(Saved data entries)
* * *
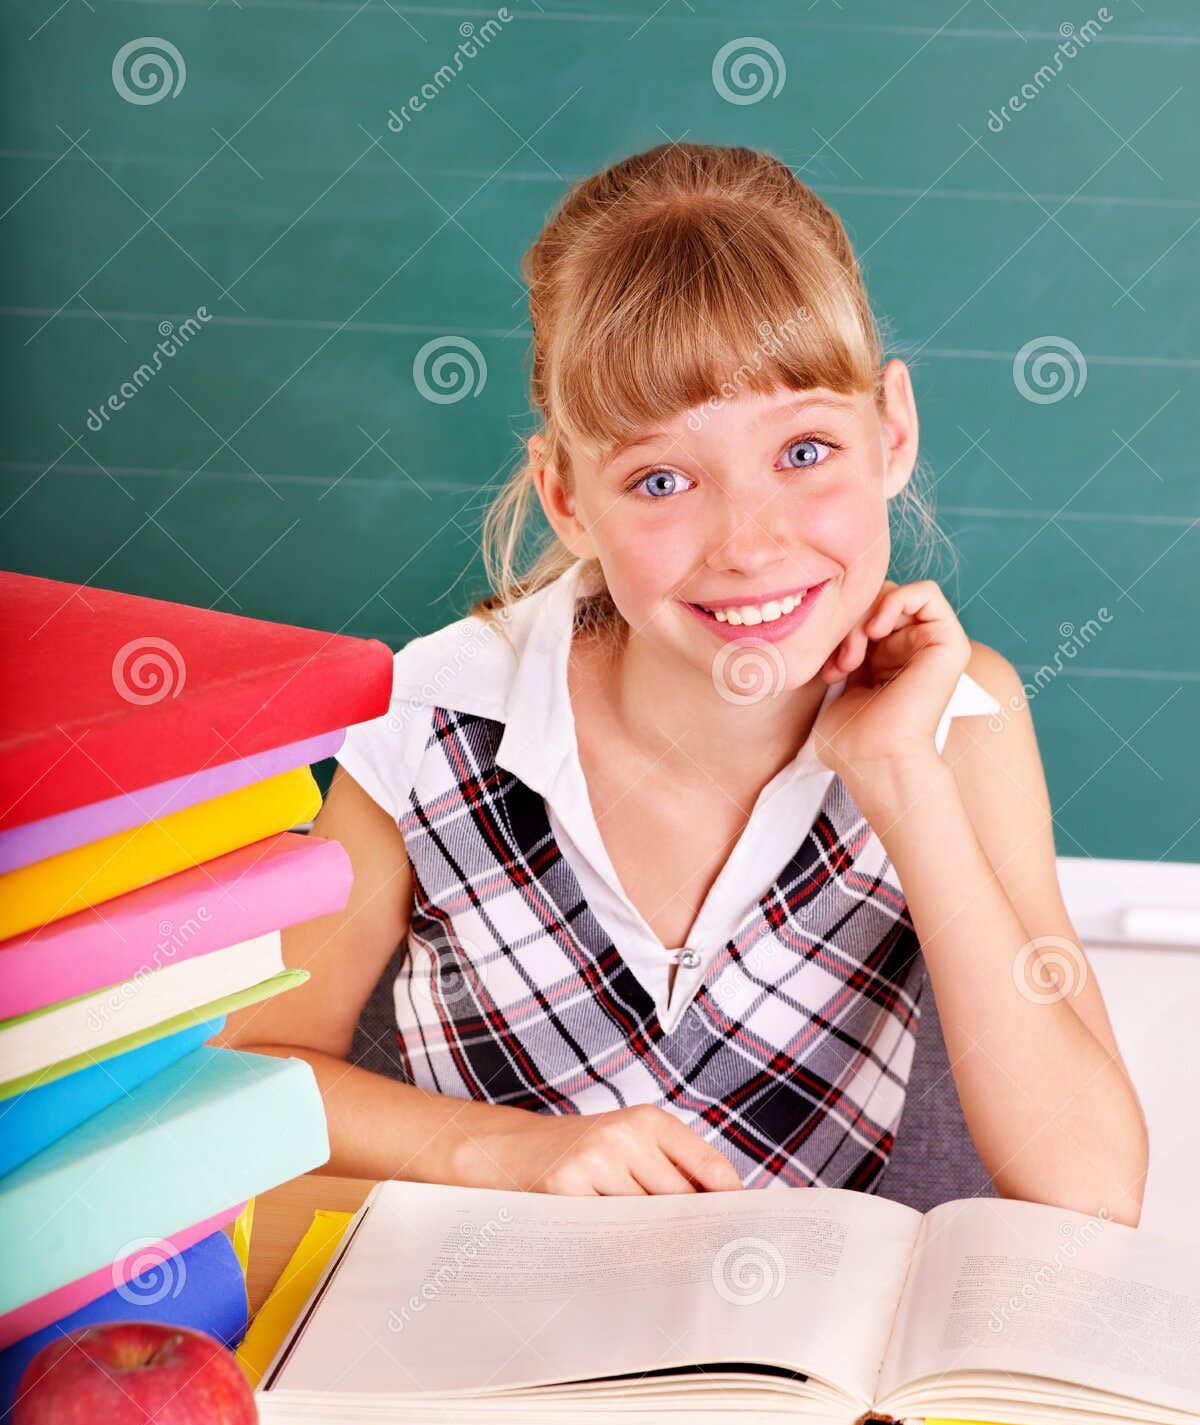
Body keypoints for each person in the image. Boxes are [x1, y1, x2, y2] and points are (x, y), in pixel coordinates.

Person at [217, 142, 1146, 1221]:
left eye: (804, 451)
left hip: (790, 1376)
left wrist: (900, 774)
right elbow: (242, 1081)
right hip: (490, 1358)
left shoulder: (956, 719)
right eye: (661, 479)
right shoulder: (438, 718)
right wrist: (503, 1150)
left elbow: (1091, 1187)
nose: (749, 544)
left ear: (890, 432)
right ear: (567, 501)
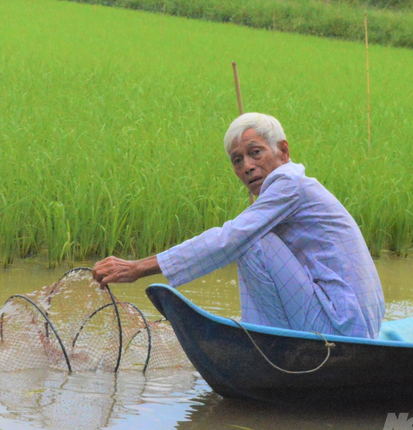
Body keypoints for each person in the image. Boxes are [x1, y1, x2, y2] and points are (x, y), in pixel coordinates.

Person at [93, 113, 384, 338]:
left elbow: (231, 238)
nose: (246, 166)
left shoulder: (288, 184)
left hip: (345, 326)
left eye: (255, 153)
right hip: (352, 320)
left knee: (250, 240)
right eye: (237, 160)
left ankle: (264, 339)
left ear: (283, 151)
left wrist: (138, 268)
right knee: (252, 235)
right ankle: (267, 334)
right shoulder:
* * *
_WORK INSTRUCTION_. An answer containing only the lines from the one holding "right ear: (567, 501)" through the close of the entries above, reproduced exactly and stripped of pictures, is expected.

_ANSWER TO THIS PROBLEM_.
right ear: (567, 501)
Body keypoints for each person in the image. Boxes are [x1, y1, x2, y2] and points are (x, y), in pixel coordinates.

Person at [93, 113, 384, 338]:
left elbow: (231, 238)
nose: (246, 166)
left shoulder: (288, 184)
left hip: (345, 326)
left eye: (255, 153)
right hip: (352, 320)
left knee: (250, 240)
right eye: (237, 160)
left ankle: (264, 339)
left ear: (283, 151)
left wrist: (138, 268)
right knee: (252, 235)
right ankle: (267, 334)
right shoulder:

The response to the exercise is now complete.